中国に拠点を置くゲーム開発スタジオであるOMEGAMES STUDIOが開発・販売するミステリーノベルアドベンチャーゲーム
感想など
逆転裁判ライクな推理アドベンチャー
『山河旅探』は中国の小規模なゲーム開発スタジオが手がけた、逆転裁判から大きな影響を受けた推理アドベンチャーゲームです。
殺人事件を捜査し、証人の証言のムジュンを突いて真犯人を暴くという逆転劇の展開は、まさに逆転裁判シリーズを彷彿とさせます。特に、場面に応じて変化する緊張感あるBGMなどがその影響を色濃く感じさせるポイントです。




一方で、捜査パートの操作感は逆転裁判のようなポイント&クリック式ではなく、キャラクターを左右に移動させて調べる形式となっており、これは逆転検事に近いスタイルです。


登場キャラクターは逆転シリーズほど極端に誇張されたアクの強さはありませんが、個性豊かです。
主人公のシェンはシャーロック・ホームズを思わせる冷静沈着な探偵で、助手のアフウは科学の知識に明るく場を和ませる存在というバランスの取れたコンビとなっています。


本作は、逆転裁判から影響を受けつつも単なるまるパクリなどではなく、十分に独自性を満たし、オリジナルのリスペクトも感じられる中国製逆転裁判となっていると感じられました。
日本語化について
『山河旅探』は、本記事の執筆時点でPC(Steam)専用かつ対応言語は中国語と英語のみで、日本語には対応していません。

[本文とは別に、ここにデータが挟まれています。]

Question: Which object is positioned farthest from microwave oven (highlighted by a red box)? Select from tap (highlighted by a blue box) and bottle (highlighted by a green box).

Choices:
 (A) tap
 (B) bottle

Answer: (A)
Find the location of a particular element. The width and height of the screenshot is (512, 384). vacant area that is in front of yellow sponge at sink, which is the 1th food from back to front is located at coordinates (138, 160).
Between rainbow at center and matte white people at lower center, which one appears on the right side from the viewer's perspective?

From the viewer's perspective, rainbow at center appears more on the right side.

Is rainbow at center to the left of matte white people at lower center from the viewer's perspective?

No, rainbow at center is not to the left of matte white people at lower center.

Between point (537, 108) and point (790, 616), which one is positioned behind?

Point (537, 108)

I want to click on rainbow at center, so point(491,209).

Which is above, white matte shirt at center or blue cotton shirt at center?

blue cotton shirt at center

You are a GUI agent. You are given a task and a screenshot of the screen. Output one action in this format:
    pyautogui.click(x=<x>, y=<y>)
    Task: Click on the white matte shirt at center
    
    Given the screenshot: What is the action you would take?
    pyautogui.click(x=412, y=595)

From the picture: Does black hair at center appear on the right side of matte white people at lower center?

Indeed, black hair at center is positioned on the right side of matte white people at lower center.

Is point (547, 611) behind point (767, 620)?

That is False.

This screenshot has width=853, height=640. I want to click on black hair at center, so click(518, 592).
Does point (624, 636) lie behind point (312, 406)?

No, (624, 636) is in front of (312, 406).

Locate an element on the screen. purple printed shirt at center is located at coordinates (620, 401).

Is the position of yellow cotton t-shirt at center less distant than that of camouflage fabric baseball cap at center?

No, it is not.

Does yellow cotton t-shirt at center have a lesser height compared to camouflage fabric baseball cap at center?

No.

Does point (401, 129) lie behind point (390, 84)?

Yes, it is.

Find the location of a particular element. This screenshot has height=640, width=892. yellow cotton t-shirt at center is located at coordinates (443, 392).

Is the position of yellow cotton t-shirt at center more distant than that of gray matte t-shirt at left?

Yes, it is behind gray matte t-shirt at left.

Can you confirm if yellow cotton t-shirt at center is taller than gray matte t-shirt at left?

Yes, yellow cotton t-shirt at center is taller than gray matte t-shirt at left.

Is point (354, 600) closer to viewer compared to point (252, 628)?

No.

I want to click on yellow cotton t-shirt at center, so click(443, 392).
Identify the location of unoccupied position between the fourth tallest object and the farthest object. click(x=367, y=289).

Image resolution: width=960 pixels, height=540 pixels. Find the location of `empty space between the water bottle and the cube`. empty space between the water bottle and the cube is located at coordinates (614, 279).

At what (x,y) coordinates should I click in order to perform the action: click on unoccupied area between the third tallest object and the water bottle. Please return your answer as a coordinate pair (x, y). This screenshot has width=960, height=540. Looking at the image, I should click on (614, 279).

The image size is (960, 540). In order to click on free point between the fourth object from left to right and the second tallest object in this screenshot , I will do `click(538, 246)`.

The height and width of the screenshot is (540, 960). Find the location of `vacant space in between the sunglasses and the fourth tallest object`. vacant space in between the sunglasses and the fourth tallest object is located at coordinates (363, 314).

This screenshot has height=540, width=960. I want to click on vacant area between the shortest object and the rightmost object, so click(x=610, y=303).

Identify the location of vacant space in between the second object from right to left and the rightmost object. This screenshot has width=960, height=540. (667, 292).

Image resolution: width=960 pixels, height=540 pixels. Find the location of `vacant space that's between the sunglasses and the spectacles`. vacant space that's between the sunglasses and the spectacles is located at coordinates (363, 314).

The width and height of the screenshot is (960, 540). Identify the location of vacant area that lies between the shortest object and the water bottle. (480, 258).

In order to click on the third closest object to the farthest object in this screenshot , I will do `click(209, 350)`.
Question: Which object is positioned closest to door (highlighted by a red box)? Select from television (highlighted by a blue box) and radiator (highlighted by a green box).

そこで私は、有志のkazamidori氏が公開しているSteam版日本語化MOD
(リンク)を導入してプレイしました。
このMODは、XUnity.AutoTranslatorという外部翻訳ツールによって機械翻訳されたテキストを手動で修正したものです。
導入はやや手間がかかりますが、翻訳の質は非常に高く、機械翻訳にありがちな直訳やニュアンスが変な文はほぼ見当たりません。自然な言い回しの日本語で違和感なくゲームに没入することができます。
また、本作のゲームファイル内には未使用の日本語データが含まれているらしく、将来的に公式日本語対応が行われる可能性は高いと思われます。ただし、仮に実装されたとしても、有志翻訳ほどのクオリティに達しない可能性もあります(それだけ有志日本語MODの翻訳は優秀)
あと、本作はフルボイスではありませんが大部分にボイスが挿入されます。さすがにこちらは、日本語吹き替えまでされてはいませんが、本作のボイスは、舌戦での早口の中国語によるまくし立てや、場所と相手によって英語で会話する多言語混在のシチュエーションなど、言葉の演出面が光っており、むしろ吹き替えせずに楽しむほうが良いかもしれません。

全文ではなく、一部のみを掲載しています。